Main Line Pediatrics

Safety for Infants and Children

Car Safety | Safety for Newborns: Ages 0 to 12 Months | Safety for Children: Ages 12 Months to 2 Years | Safety for Children: Over Age 2 | Poisoning | Emergency Aid for Choking Infants | Advice for Injury Prevention | Car Safety Seat |


Car Safety

To obtain information on car seat safety, you may call the toll-free Department of Transportation Vehicle Safety Hotline: 1-800-424-9393.

Your baby's safety is very important. Accidents are the leading cause of death and serious illness to children. Because of this, we make safety a primary concern.

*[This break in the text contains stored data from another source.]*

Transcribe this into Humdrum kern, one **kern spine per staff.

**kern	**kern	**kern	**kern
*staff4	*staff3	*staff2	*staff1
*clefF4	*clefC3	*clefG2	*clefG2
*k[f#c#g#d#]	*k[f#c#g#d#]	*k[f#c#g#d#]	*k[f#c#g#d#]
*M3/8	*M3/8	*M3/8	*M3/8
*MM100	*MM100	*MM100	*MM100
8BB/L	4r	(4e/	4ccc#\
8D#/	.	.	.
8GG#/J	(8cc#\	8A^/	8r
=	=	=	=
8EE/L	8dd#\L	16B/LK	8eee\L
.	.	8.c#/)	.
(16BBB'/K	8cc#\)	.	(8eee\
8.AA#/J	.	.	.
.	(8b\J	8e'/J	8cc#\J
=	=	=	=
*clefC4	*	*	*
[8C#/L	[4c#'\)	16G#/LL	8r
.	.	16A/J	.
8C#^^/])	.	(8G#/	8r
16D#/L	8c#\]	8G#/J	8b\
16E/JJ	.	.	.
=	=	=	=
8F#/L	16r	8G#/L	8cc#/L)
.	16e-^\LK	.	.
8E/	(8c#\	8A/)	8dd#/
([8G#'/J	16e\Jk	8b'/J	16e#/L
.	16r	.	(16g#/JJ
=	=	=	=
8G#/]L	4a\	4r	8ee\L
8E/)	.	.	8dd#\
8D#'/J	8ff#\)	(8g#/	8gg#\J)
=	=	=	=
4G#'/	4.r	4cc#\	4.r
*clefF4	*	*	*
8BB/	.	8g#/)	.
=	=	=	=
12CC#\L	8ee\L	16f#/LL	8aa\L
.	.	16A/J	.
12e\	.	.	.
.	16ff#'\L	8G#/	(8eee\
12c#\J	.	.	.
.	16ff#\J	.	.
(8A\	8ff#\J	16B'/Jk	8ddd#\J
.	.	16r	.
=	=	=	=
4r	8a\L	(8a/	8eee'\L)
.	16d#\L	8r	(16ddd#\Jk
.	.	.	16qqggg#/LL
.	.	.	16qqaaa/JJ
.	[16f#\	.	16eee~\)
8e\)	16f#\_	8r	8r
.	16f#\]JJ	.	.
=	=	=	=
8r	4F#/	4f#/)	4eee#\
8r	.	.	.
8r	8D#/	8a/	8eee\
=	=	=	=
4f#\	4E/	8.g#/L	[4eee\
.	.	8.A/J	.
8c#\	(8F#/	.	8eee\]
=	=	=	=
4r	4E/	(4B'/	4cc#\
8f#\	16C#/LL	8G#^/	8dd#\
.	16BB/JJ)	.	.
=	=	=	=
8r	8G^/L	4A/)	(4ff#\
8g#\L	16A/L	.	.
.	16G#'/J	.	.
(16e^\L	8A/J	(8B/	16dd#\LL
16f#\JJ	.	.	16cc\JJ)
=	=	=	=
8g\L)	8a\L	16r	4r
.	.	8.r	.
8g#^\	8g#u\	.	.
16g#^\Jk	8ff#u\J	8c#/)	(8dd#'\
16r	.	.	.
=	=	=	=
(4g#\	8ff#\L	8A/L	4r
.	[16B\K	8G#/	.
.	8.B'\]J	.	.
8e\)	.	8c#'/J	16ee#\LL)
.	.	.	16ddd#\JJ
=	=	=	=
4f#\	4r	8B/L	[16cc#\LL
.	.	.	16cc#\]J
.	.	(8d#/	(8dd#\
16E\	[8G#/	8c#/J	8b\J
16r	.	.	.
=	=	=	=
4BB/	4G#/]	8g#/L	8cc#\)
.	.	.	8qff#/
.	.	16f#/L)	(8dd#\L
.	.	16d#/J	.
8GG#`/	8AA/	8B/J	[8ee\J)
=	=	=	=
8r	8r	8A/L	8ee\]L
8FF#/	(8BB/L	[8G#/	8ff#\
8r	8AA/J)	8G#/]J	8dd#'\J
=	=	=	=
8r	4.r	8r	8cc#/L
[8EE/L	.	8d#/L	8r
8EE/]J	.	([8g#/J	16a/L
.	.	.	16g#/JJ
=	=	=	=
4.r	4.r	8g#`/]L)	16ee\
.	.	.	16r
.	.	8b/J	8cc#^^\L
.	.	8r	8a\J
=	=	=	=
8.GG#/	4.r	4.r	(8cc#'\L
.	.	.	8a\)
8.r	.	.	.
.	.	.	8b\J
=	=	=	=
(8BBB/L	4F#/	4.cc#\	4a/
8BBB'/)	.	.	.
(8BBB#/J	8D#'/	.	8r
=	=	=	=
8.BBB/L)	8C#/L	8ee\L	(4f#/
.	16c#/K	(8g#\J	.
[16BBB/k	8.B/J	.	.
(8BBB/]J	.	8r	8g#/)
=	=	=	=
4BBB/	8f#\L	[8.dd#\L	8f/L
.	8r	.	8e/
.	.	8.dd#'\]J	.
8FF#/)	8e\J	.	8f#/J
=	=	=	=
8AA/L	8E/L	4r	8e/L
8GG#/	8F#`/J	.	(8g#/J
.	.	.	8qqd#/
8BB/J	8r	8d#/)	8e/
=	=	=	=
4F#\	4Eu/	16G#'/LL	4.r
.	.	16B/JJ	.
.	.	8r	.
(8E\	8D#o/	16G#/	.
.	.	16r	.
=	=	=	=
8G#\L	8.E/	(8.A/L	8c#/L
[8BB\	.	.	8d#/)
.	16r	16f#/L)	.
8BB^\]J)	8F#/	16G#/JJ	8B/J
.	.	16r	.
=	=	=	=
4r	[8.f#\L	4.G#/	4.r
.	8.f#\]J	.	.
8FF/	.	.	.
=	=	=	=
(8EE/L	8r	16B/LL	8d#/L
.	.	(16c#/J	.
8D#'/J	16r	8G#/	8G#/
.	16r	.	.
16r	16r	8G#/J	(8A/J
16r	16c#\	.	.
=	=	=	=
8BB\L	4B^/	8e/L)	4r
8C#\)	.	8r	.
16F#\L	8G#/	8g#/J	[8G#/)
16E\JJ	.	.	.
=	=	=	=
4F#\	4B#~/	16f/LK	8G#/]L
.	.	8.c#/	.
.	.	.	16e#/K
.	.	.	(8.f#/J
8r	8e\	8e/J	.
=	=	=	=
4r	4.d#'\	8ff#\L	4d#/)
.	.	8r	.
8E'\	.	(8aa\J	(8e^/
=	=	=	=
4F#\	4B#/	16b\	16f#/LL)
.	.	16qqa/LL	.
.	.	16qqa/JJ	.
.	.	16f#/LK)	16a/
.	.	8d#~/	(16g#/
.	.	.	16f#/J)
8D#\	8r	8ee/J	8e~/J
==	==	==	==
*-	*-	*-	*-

First, it is the law in Pennsylvania that you seat your child in a car safety seat. You may not even take your child home from the hospital without such a seat. If you do not have an approved safety seat, the nursery will loan you a car seat until you can purchase one. We also have a list of federally-approved car seats, which gives additional information on prices and type of harness.

It is now recommended to keep your child in a rear-facing car seat until 2 years of age or the upper height and weight limit for that car seat as recommended by the manufacturer. A forward-facing car seat is recommended until the upper weight limit of the seat. A booster seat is recommended until the child is 4 feet, 9 inches (8-12 years). It is not recommended that a child under the age of 13 years sit in the front passenger seat.

You should anchor the seat safely, as directed in the car seat's instruction manual. If you cannot do this yourself, have someone help you. A "safe" seat that is not anchored is not safe. Often the local police department will help you properly anchor your car seat.

If your child begins to fight the use of the car seat, check to see that the seat is comfortable for proper use. You should always insist that your child "buckle-up." Of course, set a good example for your child by buckling-up yourself.

In hot weather, make sure that the baby's skin doesn't touch metal buckles or straps in a car seat; they can burn the baby's skin quickly. Even the hot plastic on the car seat can burn your child, unless it is covered with a towel. Never leave a child unattended in a car, especially a hot car in the summer. Heat stroke can occur quickly.